EXERCISE DESCRIPTION: Once you reach the line containing "left shoulder: (357, 332)" in the data below, restate each line word for word up to and including the one containing "left back paw: (686, 494)".

# # # # #

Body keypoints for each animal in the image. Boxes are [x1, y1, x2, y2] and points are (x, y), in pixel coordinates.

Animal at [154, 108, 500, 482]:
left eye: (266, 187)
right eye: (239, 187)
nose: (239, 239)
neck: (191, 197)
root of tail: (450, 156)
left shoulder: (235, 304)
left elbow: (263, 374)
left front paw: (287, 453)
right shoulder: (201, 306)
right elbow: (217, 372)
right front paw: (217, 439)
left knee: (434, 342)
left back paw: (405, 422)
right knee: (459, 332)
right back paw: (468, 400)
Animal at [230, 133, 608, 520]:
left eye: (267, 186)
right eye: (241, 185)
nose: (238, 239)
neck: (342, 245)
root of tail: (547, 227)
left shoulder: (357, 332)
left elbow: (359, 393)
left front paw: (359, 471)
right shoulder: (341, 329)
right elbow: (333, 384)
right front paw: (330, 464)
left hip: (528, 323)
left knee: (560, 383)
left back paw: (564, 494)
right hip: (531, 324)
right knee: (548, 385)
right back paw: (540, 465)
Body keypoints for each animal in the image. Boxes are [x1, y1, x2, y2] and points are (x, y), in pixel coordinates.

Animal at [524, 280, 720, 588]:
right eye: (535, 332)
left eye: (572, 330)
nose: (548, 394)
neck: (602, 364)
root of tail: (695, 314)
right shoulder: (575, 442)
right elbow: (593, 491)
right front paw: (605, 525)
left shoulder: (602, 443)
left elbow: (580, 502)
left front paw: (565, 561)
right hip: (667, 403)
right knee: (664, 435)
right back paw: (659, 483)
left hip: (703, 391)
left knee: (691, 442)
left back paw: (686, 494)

# # # # #

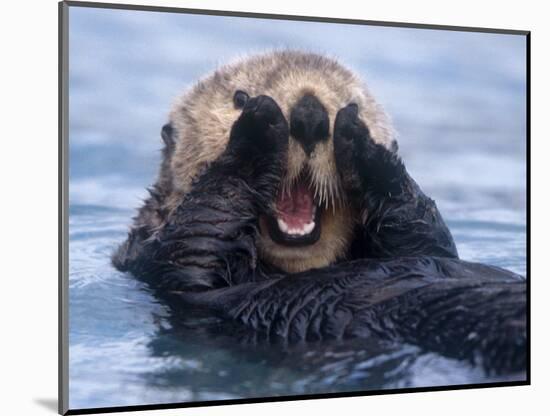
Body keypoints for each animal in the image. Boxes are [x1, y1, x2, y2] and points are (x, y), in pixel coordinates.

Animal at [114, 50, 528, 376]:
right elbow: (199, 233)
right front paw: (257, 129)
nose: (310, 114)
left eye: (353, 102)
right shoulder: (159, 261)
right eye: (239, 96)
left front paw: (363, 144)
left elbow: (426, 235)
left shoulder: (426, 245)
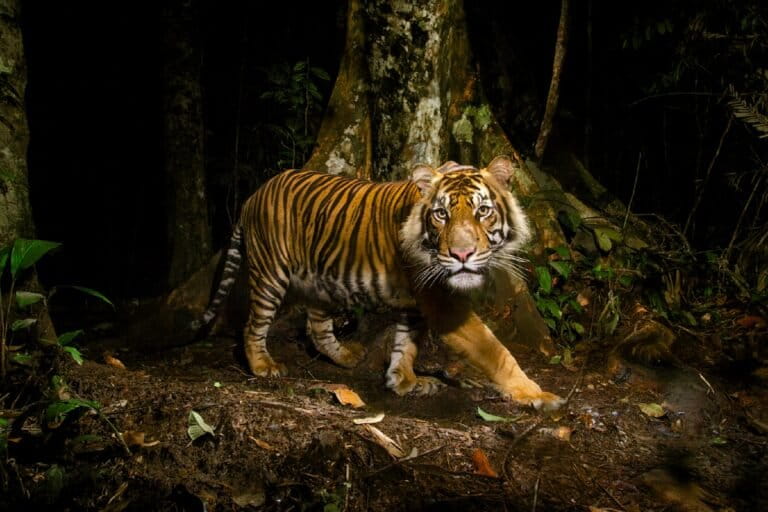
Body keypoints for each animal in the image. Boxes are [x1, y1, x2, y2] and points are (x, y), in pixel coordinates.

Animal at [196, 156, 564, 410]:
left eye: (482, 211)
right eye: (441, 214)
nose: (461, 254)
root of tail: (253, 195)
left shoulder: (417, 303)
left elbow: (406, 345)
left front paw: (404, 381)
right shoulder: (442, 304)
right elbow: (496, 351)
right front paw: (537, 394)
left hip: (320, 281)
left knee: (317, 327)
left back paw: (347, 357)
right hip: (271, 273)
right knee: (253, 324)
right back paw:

# # # # #

REPLY TO THE EXERCISE:
left shoulder: (357, 332)
left elbow: (359, 393)
left front paw: (359, 471)
right shoulder: (341, 329)
right elbow: (333, 384)
right front paw: (330, 464)
left hip: (528, 323)
left knee: (560, 383)
left back paw: (564, 494)
right hip: (531, 324)
right knee: (548, 385)
right back paw: (540, 465)
Body keypoints for each animal in the image. Boxes are [x1, y1, x2, y2] and points are (x, y), in pixel coordinates.

Animal at [524, 280, 720, 588]:
right eye: (535, 332)
left eye: (572, 330)
nose: (548, 394)
neck: (602, 364)
root of tail: (695, 314)
right shoulder: (575, 442)
right elbow: (593, 491)
right front paw: (605, 525)
left shoulder: (602, 443)
left elbow: (580, 502)
left front paw: (565, 561)
right hip: (667, 403)
right knee: (664, 435)
right back paw: (659, 483)
left hip: (703, 391)
left knee: (691, 442)
left back paw: (686, 494)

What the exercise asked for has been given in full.